Bioshock Infinite: Burial at Sea – Episode 2 Review
The final installment in BioShock Infinite trades shooting for stealth to a glorious and fulfilling effect.
Release Date: March 25, 2014Platform: PS3 (reviewed), Xbox 360, PCDeveloper: Irrational GamesPublisher: 2K GamesGenre: First-person shooter
Burial at Sea – Episode 2 is the final story-centric DLC for BioShock Infinite, and it ends things in Rapture and Columbia on the highest note possible. The 6-hour journey serves as a fitting conclusion to the Infinite canon at large and judging from the recent and unexpected downsizing at Irrational Games, possibly the entire BioShock franchise as a whole. When we last left this version of Booker and Elizabeth, they were traveling through the depths of Rapture before its inevitable destruction, and tracking down the whereabouts of a missing little girl named Sally.
Picking up directly where Episode 1 left off, Episode 2 ramps things up on the story front, and it throws so many twists and intersecting narratives with previous events in the series that it will make your head spin. To say anything more about it would be giving away some of the magic that is Burial at Sea – Episode 2: even the opening segments are one giant spoiler, so for now I’ll just say they’re as breathtaking as they are unexpected and immersing. Fans of BioShock Infinite’s multi-dimensional ending are going to find a whole lot to love down this complex and interwoven road.
I was already impressed by the depth of scope that Irrational Games had implemented in Episode 1, but Episode 2 completely blows it out of the water (or under the water, I guess). From vast open-ended hubs with multiple branching paths to follow, to complicated optional areas with just as many hidden dangers as there are rewards, this is a full BioShock game here packed into a neat little package. Burial at Sea – Episode 2 is easily three times as big, if not even more, than Episode 1, and every time I thought I was nearing the end, a brand new area opened its arms before me.
Episode 2 manages to be completely centered on stealth, while at the same time feeling exactly like a BioShock game. It’s uncanny, really. New Vigors and Plasmids accentuate the ways you’ll work around the patrolling splicers and other baddies, from sneaking up on them while invisible, to throwing down a shield that converts their fired bullets into fresh ammunition for your weapons. A new 1998 Mode encourages a completely stealth-based playthrough, preventing you from killing a single target, and this really serves to highlight just how impeccable the level design in this game truly is.
But that’s not all: you’ll need to tranquilize enemies from the shadows with a special crossbow that supports different ammo mods, maneuver through air vents to get the drop on unsuspecting victims, engage in lockpicking mini-games, and take careful notice of the glass and water on the floor so as not to reveal your position to that splicer waiting just around the corner. The developers seem to have thought of everything here, and the presentation is smooth, precise, and extremely calculated.

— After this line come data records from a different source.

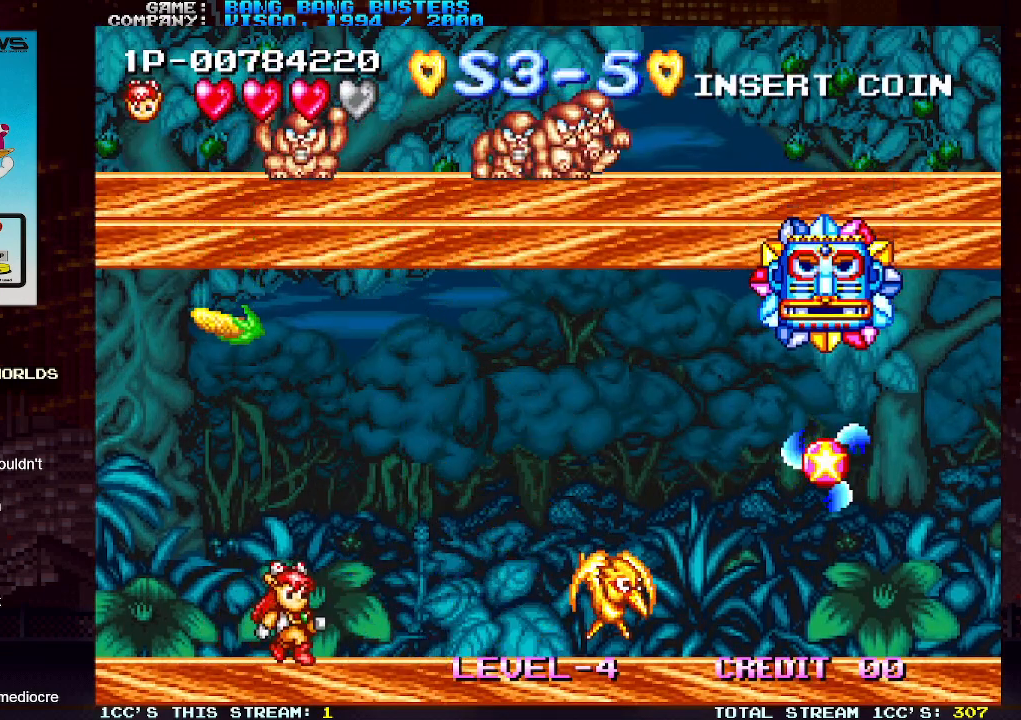
{"buttons": [], "left_stick": "right", "events": [[367, "SQUARE", "down"], [467, "SQUARE", "up"]]}
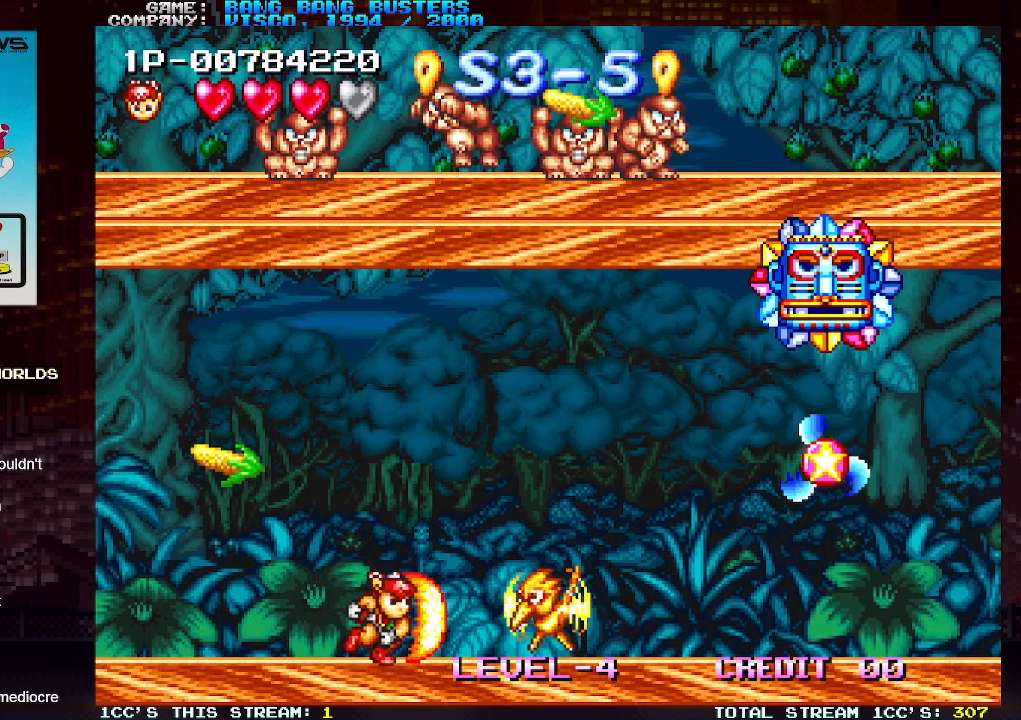
{"buttons": [], "left_stick": "right", "events": []}
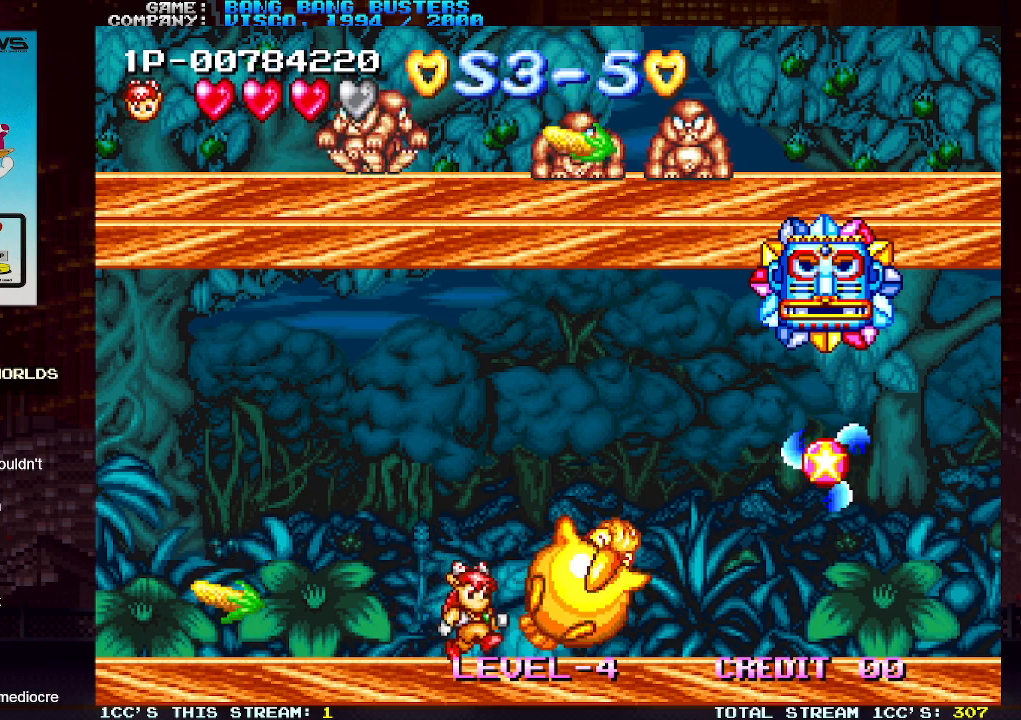
{"buttons": ["SQUARE"], "left_stick": "center", "events": [[317, "left_stick", "center"], [367, "SQUARE", "down"]]}
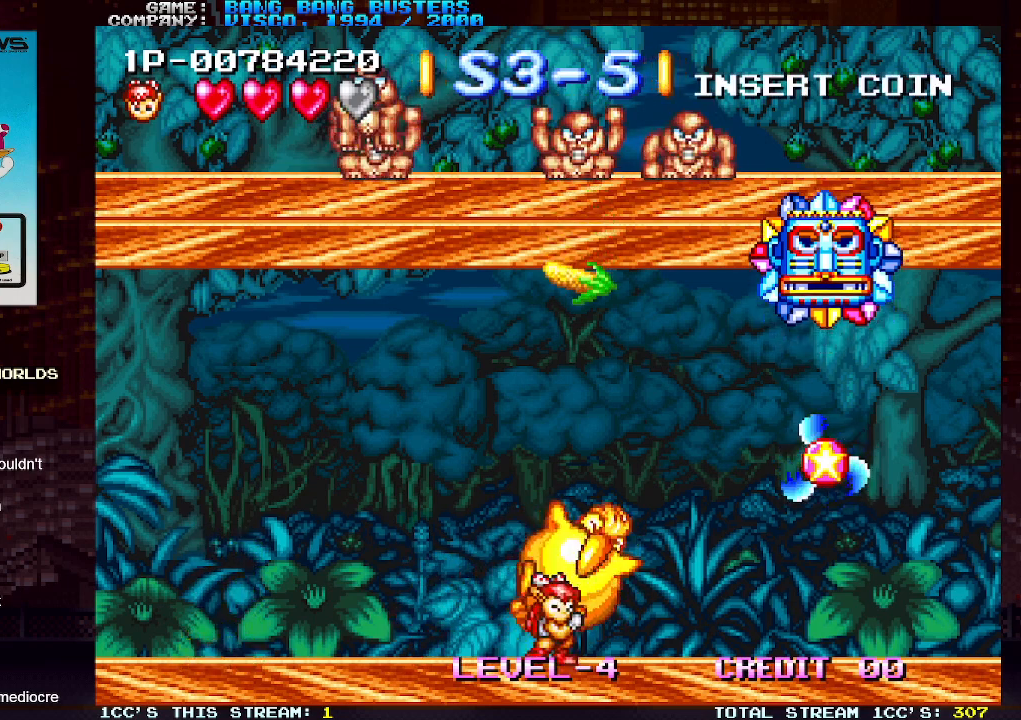
{"buttons": ["SQUARE"], "left_stick": "center", "events": []}
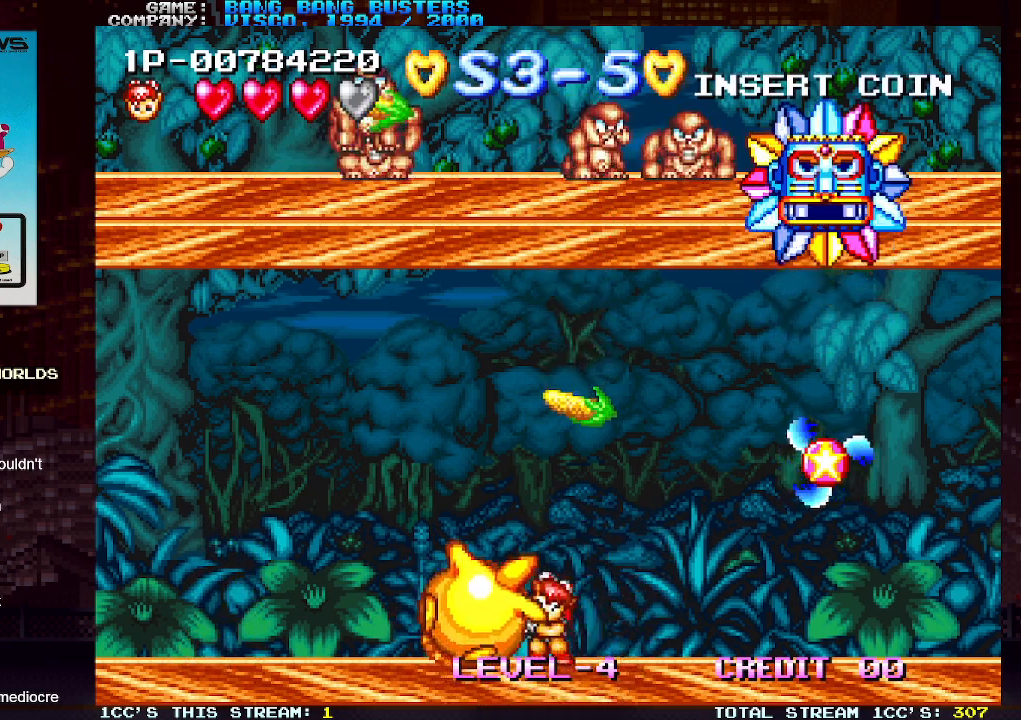
{"buttons": [], "left_stick": "left", "events": [[83, "SQUARE", "up"], [300, "left_stick", "left"]]}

The new stealth mechanics also bring back an old familiar feeling that I thought was long gone since the series’ gradual shift towards a more action-oriented experience: being afraid. Remember how scary it was every time you encountered a Big Daddy in the original BioShock? Well now try facing one here as Elizabeth, with a measly tranquilizer crossbow, and being explicitly told that you are unable to kill it. But then again, Irrational changes the rules just ever so slightly: you can now use your Possession powers to set the Big Daddy on the prowl and hunt down your other enemies. It’s like BioShock meets BioShock Infinite in a wonderful stealth casing, and it’s every bit as awesome as you can imagine.
But the best part about Burial at Sea – Episode 2 is that the adventure feels like a heartwarming amalgam of everything you love about BioShock, past and present. You’ll venture through the underwater Rapture, and before you know it, you’ll be soaring to new heights in Columbia. You’ll even run into more than a few familiar voices, from Atlas and Andrew Ryan, to Jeremiah Fink and Daisy Fitzgerald. Whereas Episode 1 was a short burst of action, Episode 2 is in it for the long haul, taking careful risks and making perfect use of every single thing it has going for it.
It’s just a shame, given how great BioShock Infinite: Burial at Sea – Episode 2 truly is, that the Irrational Games we once knew is sadly no more. But if this winds up being the last we ever see from the BioShock world and its plethora of intersecting universes, then there’s really only one thing left to say: what a way to go.